Un des projets phares de BAC, Un visage, un nom, est un bon exemple de production participative. Rappelons-nous qu’une majorité de documents créés par des non-autochtones ont été transférés à BAC avec leurs métadonnées d’origine. À l’époque, les photographes souhaitaient davantage documenter les costumes et les coutumes que mentionner le nom de la nation et des individus représentés. L’être humain, autochtone, était secondaire. Dans le cadre du projet Un visage, un nom, les utilisateurs identifient des Autochtones et des lieux représentés sur diverses photographies tirées des collections de BAC afin d’ajouter une touche personnelle aux descriptions et de redonner leur véritable identité à des personnes qui ont été à l’origine décrites en termes généraux. Nous avons demandé au public et aux communautés autochtones en particulier de nous aider à identifier les personnes qu’ils reconnaissaient – leurs voisins, des membres de leur famille, leurs ancêtres.
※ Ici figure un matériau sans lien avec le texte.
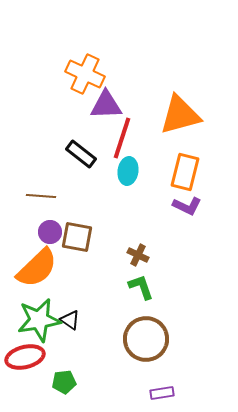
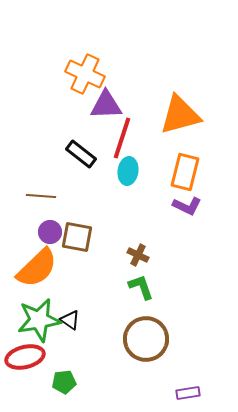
purple rectangle: moved 26 px right
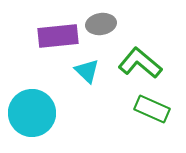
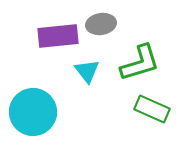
green L-shape: rotated 123 degrees clockwise
cyan triangle: rotated 8 degrees clockwise
cyan circle: moved 1 px right, 1 px up
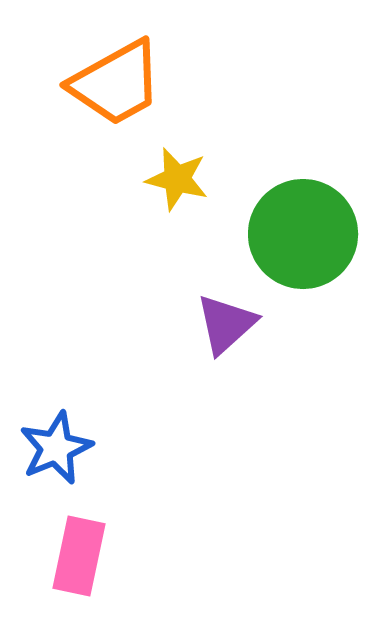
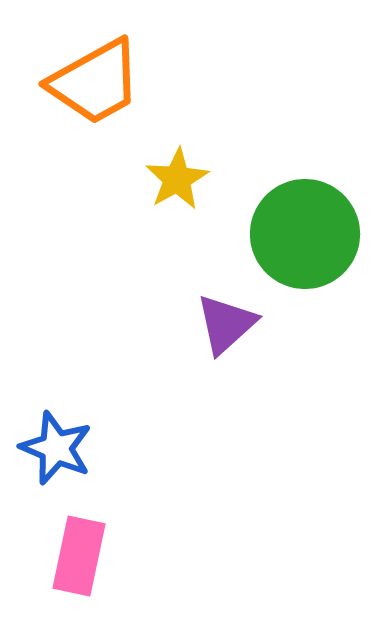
orange trapezoid: moved 21 px left, 1 px up
yellow star: rotated 28 degrees clockwise
green circle: moved 2 px right
blue star: rotated 26 degrees counterclockwise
Grâce à leurs efforts, plus de trois mille noms d’individus, lieux et événements ont pu être précisés dans les descriptions des quelque douze mille photographies numérisées dans le cadre de ce projet (Bibliothèque et Archives Canada, 2017).

Retrouver le nom d’une personne, c’est lui témoigner du respect. Offrir l’occasion aux gens d’identifier les membres de leur famille sur les photographies de la collection de BAC, c’est en quelque sorte leur permettre de redonner une voix à leurs proches et de renouer avec un passé. Les individus figurant sur ces photographies ne sont plus ni cobayes anonymes d’études ethnologiques ni curiosités folkloriques. Ce sont des personnes à part entière, avec des noms, des vies complexes, des histoires personnelles et un legs à transmettre.

La transcription est une autre forme de production participative. En transcrivant des textes manuscrits en format numérique, le contenu de ces documents historiques peut être facilement interrogé, exploré et étudié par les chercheurs. BAC a récemment inauguré son outil de transcription en se servant du rapport Coltman comme premier cas. Le rapport Coltman décrit la bataille de la Grenouillère de 1816, un événement crucial dans l’émergence de la Nation métisse. La transcription de ce rapport manuscrit de 521 pages a été une réussite totale. Grâce à l’enthousiasme du public, le rapport a été entièrement transcrit en moins d’un mois.

Les initiatives de BAC représentent un élément modeste, mais important, de la réconciliation. Le patrimoine documentaire conservé dans la collection de BAC comme dans des dépôts à travers le Canada a le pouvoir d’informer, de revitaliser, d’inspirer et de favoriser la construction de ponts entre les communautés et les personnes. Pour les peuples autochtones du Canada, l’accès aux documents gouvernementaux, au matériel culturel et aux enregistrements linguistiques peut être essentiel à la responsabilisation et à la justice, par exemple, dans le cadre de revendications territoriales, ou dans le processus de rétablissement à la suite de violations des droits de la personne, comme ce fut le cas pour les victimes des pensionnats indiens. Pour les Canadiens non autochtones, la présentation de ce matériel d’une manière respectueuse, précise et appropriée peut mener à la sensibilisation, à l’éducation et en définitive à l’évolution des mentalités.

La route vers la réconciliation ne sera ni rapide ni facile. BAC espère que ces initiatives et d’autres, conjuguées à son engagement et à la collaboration avec les peuples autochtones, créeront des résultats significatifs et durables qui nous aideront à nous rapprocher.